• _EXERCISE MATERIAL_
»»

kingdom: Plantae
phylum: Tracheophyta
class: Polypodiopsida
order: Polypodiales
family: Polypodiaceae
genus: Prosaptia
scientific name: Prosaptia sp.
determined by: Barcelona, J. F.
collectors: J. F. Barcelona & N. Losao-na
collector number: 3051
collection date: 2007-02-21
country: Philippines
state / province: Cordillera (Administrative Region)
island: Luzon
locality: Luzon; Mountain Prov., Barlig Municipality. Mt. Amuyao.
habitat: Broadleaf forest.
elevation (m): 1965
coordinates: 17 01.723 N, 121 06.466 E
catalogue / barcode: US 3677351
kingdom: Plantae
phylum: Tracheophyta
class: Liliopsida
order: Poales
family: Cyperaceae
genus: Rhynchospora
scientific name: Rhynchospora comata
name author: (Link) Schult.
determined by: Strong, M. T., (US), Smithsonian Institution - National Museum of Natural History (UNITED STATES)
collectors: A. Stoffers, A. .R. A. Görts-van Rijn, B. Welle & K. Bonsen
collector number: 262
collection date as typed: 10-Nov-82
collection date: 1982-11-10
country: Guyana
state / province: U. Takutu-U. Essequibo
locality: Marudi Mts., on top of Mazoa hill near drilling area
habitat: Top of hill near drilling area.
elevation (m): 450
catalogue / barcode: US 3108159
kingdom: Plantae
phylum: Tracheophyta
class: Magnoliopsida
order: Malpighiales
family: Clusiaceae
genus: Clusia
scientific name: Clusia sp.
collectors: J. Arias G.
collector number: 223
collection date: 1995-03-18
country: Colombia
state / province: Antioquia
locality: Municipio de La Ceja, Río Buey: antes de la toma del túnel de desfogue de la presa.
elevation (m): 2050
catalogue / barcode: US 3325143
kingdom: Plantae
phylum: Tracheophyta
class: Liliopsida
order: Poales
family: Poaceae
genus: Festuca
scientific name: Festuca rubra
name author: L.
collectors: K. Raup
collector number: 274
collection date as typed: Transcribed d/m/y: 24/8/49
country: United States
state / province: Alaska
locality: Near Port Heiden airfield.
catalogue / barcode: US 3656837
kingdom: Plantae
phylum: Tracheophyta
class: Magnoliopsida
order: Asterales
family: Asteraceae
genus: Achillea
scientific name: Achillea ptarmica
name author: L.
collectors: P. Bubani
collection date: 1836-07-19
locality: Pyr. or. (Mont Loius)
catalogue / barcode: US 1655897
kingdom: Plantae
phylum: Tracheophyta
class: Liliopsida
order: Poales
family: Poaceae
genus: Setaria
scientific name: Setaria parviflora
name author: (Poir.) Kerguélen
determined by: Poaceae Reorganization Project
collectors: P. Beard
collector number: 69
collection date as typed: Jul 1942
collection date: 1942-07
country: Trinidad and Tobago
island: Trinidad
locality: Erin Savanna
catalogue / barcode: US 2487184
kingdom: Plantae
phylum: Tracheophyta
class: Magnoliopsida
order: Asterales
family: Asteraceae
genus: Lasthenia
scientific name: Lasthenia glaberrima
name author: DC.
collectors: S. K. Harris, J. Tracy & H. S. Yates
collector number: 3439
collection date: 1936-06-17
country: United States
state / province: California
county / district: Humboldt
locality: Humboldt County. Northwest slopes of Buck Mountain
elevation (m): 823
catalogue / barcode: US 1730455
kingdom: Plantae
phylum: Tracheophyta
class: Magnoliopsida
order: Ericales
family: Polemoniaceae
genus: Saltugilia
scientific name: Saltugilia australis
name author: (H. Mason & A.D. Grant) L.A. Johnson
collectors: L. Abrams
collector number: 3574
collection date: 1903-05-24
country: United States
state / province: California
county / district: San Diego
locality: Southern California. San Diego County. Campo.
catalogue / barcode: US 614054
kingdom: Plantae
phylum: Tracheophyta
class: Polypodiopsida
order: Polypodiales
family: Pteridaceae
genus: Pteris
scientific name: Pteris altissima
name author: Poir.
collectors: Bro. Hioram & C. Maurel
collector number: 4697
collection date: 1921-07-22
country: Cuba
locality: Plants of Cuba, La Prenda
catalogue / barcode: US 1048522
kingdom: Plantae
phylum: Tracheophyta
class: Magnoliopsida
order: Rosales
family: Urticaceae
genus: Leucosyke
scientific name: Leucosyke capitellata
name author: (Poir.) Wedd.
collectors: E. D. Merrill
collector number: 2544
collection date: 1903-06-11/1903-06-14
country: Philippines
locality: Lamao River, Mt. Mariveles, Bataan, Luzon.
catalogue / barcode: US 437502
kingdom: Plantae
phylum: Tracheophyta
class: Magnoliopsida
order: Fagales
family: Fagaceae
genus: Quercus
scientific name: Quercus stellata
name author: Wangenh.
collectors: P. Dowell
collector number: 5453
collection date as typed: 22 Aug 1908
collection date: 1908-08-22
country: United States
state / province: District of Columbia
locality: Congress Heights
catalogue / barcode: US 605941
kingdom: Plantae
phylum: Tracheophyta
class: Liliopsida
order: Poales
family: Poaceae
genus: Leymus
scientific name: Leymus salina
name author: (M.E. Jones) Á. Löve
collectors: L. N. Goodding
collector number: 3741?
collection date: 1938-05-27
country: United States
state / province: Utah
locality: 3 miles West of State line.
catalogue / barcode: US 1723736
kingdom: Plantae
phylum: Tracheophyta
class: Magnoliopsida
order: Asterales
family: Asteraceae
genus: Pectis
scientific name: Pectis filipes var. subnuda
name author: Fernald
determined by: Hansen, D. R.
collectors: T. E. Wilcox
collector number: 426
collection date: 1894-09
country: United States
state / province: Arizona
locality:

««

• _GOAL_
Return every one of the lines above verbatim, changing nothing.

• _COMPLETED TASK_
kingdom: Plantae
phylum: Tracheophyta
class: Polypodiopsida
order: Polypodiales
family: Polypodiaceae
genus: Prosaptia
scientific name: Prosaptia sp.
determined by: Barcelona, J. F.
collectors: J. F. Barcelona & N. Losao-na
collector number: 3051
collection date: 2007-02-21
country: Philippines
state / province: Cordillera (Administrative Region)
island: Luzon
locality: Luzon; Mountain Prov., Barlig Municipality. Mt. Amuyao.
habitat: Broadleaf forest.
elevation (m): 1965
coordinates: 17 01.723 N, 121 06.466 E
catalogue / barcode: US 3677351
kingdom: Plantae
phylum: Tracheophyta
class: Liliopsida
order: Poales
family: Cyperaceae
genus: Rhynchospora
scientific name: Rhynchospora comata
name author: (Link) Schult.
determined by: Strong, M. T., (US), Smithsonian Institution - National Museum of Natural History (UNITED STATES)
collectors: A. Stoffers, A. .R. A. Görts-van Rijn, B. Welle & K. Bonsen
collector number: 262
collection date as typed: 10-Nov-82
collection date: 1982-11-10
country: Guyana
state / province: U. Takutu-U. Essequibo
locality: Marudi Mts., on top of Mazoa hill near drilling area
habitat: Top of hill near drilling area.
elevation (m): 450
catalogue / barcode: US 3108159
kingdom: Plantae
phylum: Tracheophyta
class: Magnoliopsida
order: Malpighiales
family: Clusiaceae
genus: Clusia
scientific name: Clusia sp.
collectors: J. Arias G.
collector number: 223
collection date: 1995-03-18
country: Colombia
state / province: Antioquia
locality: Municipio de La Ceja, Río Buey: antes de la toma del túnel de desfogue de la presa.
elevation (m): 2050
catalogue / barcode: US 3325143
kingdom: Plantae
phylum: Tracheophyta
class: Liliopsida
order: Poales
family: Poaceae
genus: Festuca
scientific name: Festuca rubra
name author: L.
collectors: K. Raup
collector number: 274
collection date as typed: Transcribed d/m/y: 24/8/49
country: United States
state / province: Alaska
locality: Near Port Heiden airfield.
catalogue / barcode: US 3656837
kingdom: Plantae
phylum: Tracheophyta
class: Magnoliopsida
order: Asterales
family: Asteraceae
genus: Achillea
scientific name: Achillea ptarmica
name author: L.
collectors: P. Bubani
collection date: 1836-07-19
locality: Pyr. or. (Mont Loius)
catalogue / barcode: US 1655897
kingdom: Plantae
phylum: Tracheophyta
class: Liliopsida
order: Poales
family: Poaceae
genus: Setaria
scientific name: Setaria parviflora
name author: (Poir.) Kerguélen
determined by: Poaceae Reorganization Project
collectors: P. Beard
collector number: 69
collection date as typed: Jul 1942
collection date: 1942-07
country: Trinidad and Tobago
island: Trinidad
locality: Erin Savanna
catalogue / barcode: US 2487184
kingdom: Plantae
phylum: Tracheophyta
class: Magnoliopsida
order: Asterales
family: Asteraceae
genus: Lasthenia
scientific name: Lasthenia glaberrima
name author: DC.
collectors: S. K. Harris, J. Tracy & H. S. Yates
collector number: 3439
collection date: 1936-06-17
country: United States
state / province: California
county / district: Humboldt
locality: Humboldt County. Northwest slopes of Buck Mountain
elevation (m): 823
catalogue / barcode: US 1730455
kingdom: Plantae
phylum: Tracheophyta
class: Magnoliopsida
order: Ericales
family: Polemoniaceae
genus: Saltugilia
scientific name: Saltugilia australis
name author: (H. Mason & A.D. Grant) L.A. Johnson
collectors: L. Abrams
collector number: 3574
collection date: 1903-05-24
country: United States
state / province: California
county / district: San Diego
locality: Southern California. San Diego County. Campo.
catalogue / barcode: US 614054
kingdom: Plantae
phylum: Tracheophyta
class: Polypodiopsida
order: Polypodiales
family: Pteridaceae
genus: Pteris
scientific name: Pteris altissima
name author: Poir.
collectors: Bro. Hioram & C. Maurel
collector number: 4697
collection date: 1921-07-22
country: Cuba
locality: Plants of Cuba, La Prenda
catalogue / barcode: US 1048522
kingdom: Plantae
phylum: Tracheophyta
class: Magnoliopsida
order: Rosales
family: Urticaceae
genus: Leucosyke
scientific name: Leucosyke capitellata
name author: (Poir.) Wedd.
collectors: E. D. Merrill
collector number: 2544
collection date: 1903-06-11/1903-06-14
country: Philippines
locality: Lamao River, Mt. Mariveles, Bataan, Luzon.
catalogue / barcode: US 437502
kingdom: Plantae
phylum: Tracheophyta
class: Magnoliopsida
order: Fagales
family: Fagaceae
genus: Quercus
scientific name: Quercus stellata
name author: Wangenh.
collectors: P. Dowell
collector number: 5453
collection date as typed: 22 Aug 1908
collection date: 1908-08-22
country: United States
state / province: District of Columbia
locality: Congress Heights
catalogue / barcode: US 605941
kingdom: Plantae
phylum: Tracheophyta
class: Liliopsida
order: Poales
family: Poaceae
genus: Leymus
scientific name: Leymus salina
name author: (M.E. Jones) Á. Löve
collectors: L. N. Goodding
collector number: 3741?
collection date: 1938-05-27
country: United States
state / province: Utah
locality: 3 miles West of State line.
catalogue / barcode: US 1723736
kingdom: Plantae
phylum: Tracheophyta
class: Magnoliopsida
order: Asterales
family: Asteraceae
genus: Pectis
scientific name: Pectis filipes var. subnuda
name author: Fernald
determined by: Hansen, D. R.
collectors: T. E. Wilcox
collector number: 426
collection date: 1894-09
country: United States
state / province: Arizona
locality:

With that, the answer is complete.